Other observers, such as CitiReport blogger Larry Bush — an investigative reporter who called for the creation of the Ethics Commission in San Francisco in the early 1990s — questioned whether Liu was the best choice after hearing her statements at the March 17 Rules Committee hearing. Liu did not come out strongly in favor of televising Ethics Commission meetings, which has long been a sticking point for open-government advocates.

“I absolutely support televising the Ethics Commission, I think it’s really important,” Kim noted when we asked her about this. She added that she would have supported Oliver Luby — a former Ethics Commission staff member and whistleblower who was ultimately ousted from the job — if he’d applied.

Kim noted that an initial concern she’d had in seeking an ethics commissioner was whether the person would vote to allow Mayor Lee to resume his job as city administrator after serving out his term as interim mayor, a key decision that the commission was scheduled to consider April 11.

Once she was advised that it would be inappropriate to ask which way they would vote when conducting candidate interviews, Kim said she withheld her question — and still didn’t know Liu’s or Grossman’s position at the time she spoke with the Guardian. “I think it’s very appropriate for him to get his job back,” Kim noted. “That vote is very important to me.”

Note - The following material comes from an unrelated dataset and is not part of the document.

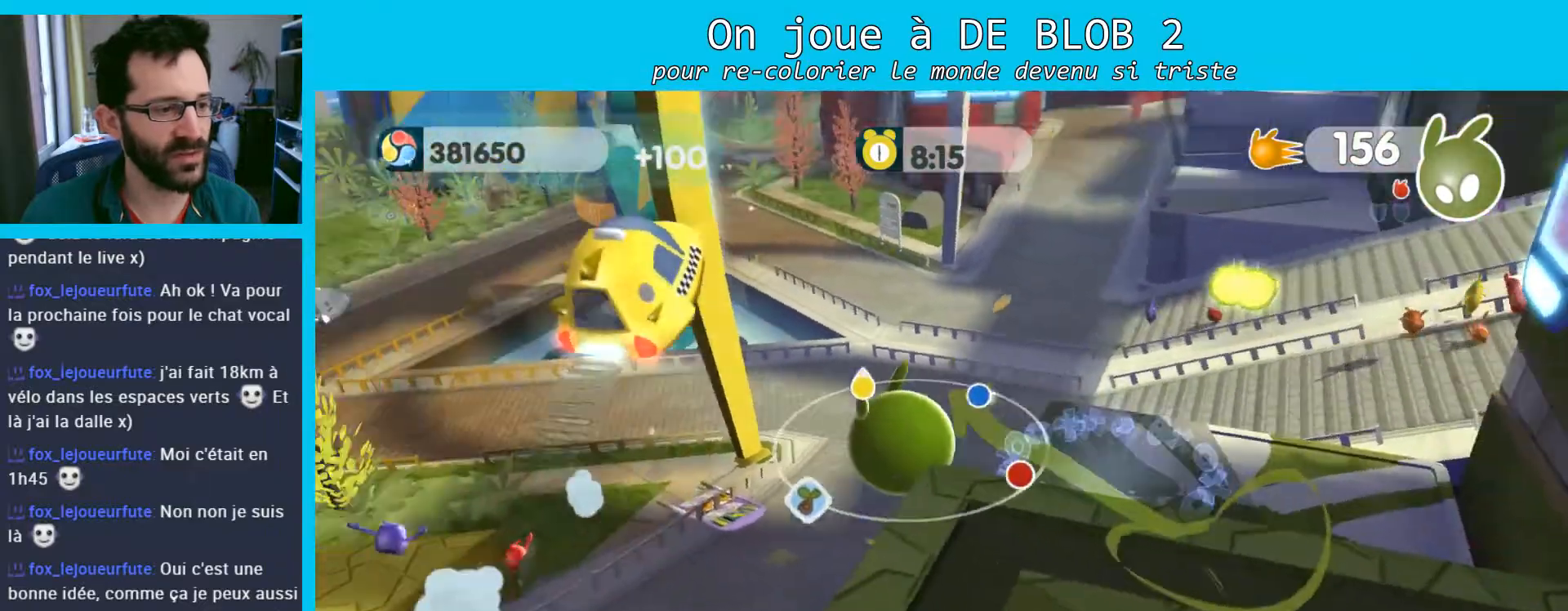
{"buttons": [], "left_stick": "center", "right_stick": "left", "events": [[367, "left_stick", "center"]]}
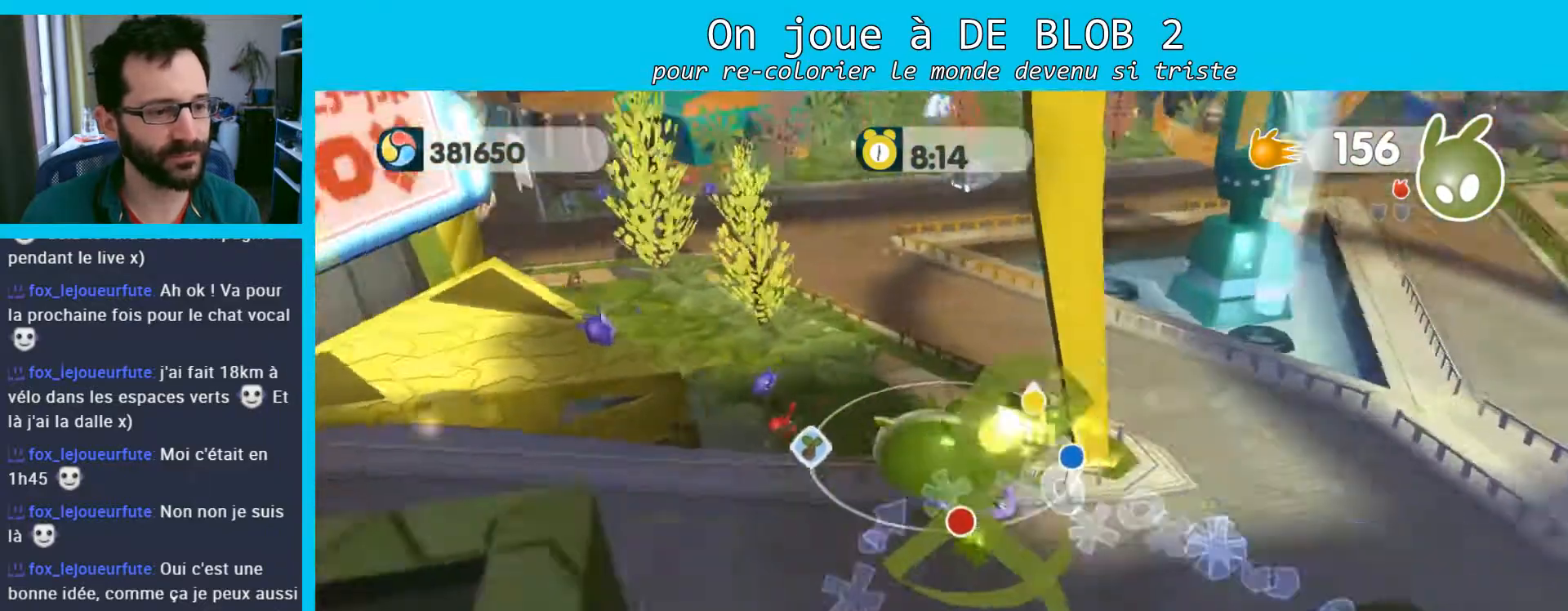
{"buttons": [], "left_stick": "down-left", "right_stick": "left", "events": [[167, "left_stick", "left"], [333, "left_stick", "down-left"]]}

That vote drew closer scrutiny, however, after Ethics Commission staff recommended that the exemption that would be built into the law for Lee’s benefit should be expanded to include appointed members of the Board of Supervisors. “This new proposal would convert a targeted, narrow exemption to deal with a special case into the ‘Politician Job Protection Act’ and could open the door to all kinds of unintended consequences,” charged Jon Golinger of San Franciscans for Clean Government.

Meanwhile, Luby seemed disheartened by the board’s selection of Liu for the Ethics Commission. He was looking to Grossman to fill Hansen’s shoes as the commission’s reformer — a role previously held by Lynn, Luby’s good friend and mentor who died last year.

He lamented, “This will mark the first time in over 10 years to have an Ethics Commission without someone who has past experience advocating for good government.”